History and exam

Key diagnostic factors

common

first-born male infant

Considered a key risk factor. The incidence is approximately four times greater in male infants than in female infants.[19]

Usually affects the first-born male.[17][19][22]

nonbilious projectile vomiting

Occurs soon after feeding.

2 to 12 weeks old

Most infants present between 2 and 3 weeks of age. Typically, diagnosed in term infants.[2][3][4]​ It may be more difficult to diagnose in premature infants, who may have atypical symptoms or ultrasound findings. 

upper abdominal mass

Confirms the diagnosis if present on examination. Also known as an "olive".

uncommon

peristaltic waves

Waves traveling from left to right across the abdomen. Due to the stomach attempting to force its contents past the narrowed pyloric outlet.

Other diagnostic factors

common

family history of pyloric stenosis

Considered a risk factor. Non-Mendelian familial pattern has been well described.[17][19][33]

multiple formula changes

Early symptoms may be vague and confused with intolerance to certain formulas.

tachycardia

Delayed presentation can lead to severe volume depletion.

decreased wet diapers

Delayed presentation can lead to severe volume depletion.

dry mucous membranes

Delayed presentation can lead to severe volume depletion.

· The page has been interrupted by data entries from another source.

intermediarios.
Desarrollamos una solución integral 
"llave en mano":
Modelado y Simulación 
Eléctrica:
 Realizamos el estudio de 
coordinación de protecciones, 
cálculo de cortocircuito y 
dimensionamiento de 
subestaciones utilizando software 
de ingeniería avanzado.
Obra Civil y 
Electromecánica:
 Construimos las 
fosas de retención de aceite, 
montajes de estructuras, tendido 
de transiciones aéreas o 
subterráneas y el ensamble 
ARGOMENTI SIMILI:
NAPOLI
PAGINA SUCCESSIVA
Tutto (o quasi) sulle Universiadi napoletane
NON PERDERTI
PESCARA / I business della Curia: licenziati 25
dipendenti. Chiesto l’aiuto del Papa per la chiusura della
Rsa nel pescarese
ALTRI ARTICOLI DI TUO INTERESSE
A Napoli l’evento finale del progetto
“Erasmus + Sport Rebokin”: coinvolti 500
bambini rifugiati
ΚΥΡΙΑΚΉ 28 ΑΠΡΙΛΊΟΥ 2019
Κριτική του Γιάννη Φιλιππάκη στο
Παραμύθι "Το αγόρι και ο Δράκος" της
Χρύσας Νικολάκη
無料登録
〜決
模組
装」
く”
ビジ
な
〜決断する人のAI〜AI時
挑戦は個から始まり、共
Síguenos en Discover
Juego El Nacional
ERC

flat or depressed fontanelles

Delayed presentation can lead to severe volume depletion.

constipation

Can be seen with delay in diagnosis; due to volume depletion and poor oral intake.

poor weight gain

Can be seen with delay in diagnosis.

irritability

Usually the infant is not calm, and is crying. This is because the infant is extremely hungry.

Risk factors

strong

first-born male infant

Male sex represents the strongest epidemiologic factor.[33]

The incidence is approximately four times greater in male infants than in female infants.[19] Usually affects the first-born male.[17][19][22][33]

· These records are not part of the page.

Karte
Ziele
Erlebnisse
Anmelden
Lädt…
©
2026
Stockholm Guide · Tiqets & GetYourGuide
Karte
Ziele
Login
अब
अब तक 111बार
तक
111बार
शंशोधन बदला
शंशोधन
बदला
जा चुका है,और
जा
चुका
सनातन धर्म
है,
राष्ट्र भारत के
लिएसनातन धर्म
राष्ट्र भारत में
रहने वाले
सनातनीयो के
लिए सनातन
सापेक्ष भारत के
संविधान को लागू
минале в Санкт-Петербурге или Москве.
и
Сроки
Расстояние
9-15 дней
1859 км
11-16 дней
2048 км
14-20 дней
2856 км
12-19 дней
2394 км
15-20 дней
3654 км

family history of pyloric stenosis

Non-Mendelian familial pattern has been well described.[17][19][33]

weak

prematurity

Pyloric stenosis is associated with preterm delivery.[24][35]

Premature infants present at a later chronological age (40 days vs. 33 days in full-term infants), but at an earlier postmenstrual age (42 weeks vs. 45 weeks in full-term infants), than full-term infants.[24] A greater degree of prematurity is associated with older chronological age at presentation.[42]

early exposure to erythromycin

Exposure to oral erythromycin, especially during the first 2 weeks of life, appears to increase the risk of developing pyloric stenosis.[36][37] This is thought to be due to increased gastric and pyloric contractions, that ultimately lead to pyloric hypertrophy. However, the association between prenatal erythromycin exposure and pyloric stenosis has not been consistently demonstrated.[37][38]

exposure to prostaglandins

There are conflicting data potentially linking prostaglandins with an increased risk of pyloric stenosis. The presence of high levels of prostaglandins in patients with pyloric stenosis is the basis of this association.[40] Also, the therapeutic use of exogenous prostaglandins, for example in the treatment of congenital heart conditions, may lead to antral hyperplasia and emesis, which appear clinically similar to pyloric stenosis.

maternal exposure to macrolides

The association between exposure to prenatal erythromycin or non-erythromycin macrolides, and the development of pyloric stenosis, has not been consistently demonstrated.[37][38][39]

geographic location/ethnic background

In limited studies the incidence of pyloric stenosis is reported to be approximately four times less in Chinese and Southeast Asian populations than in those with Western heritage.[32]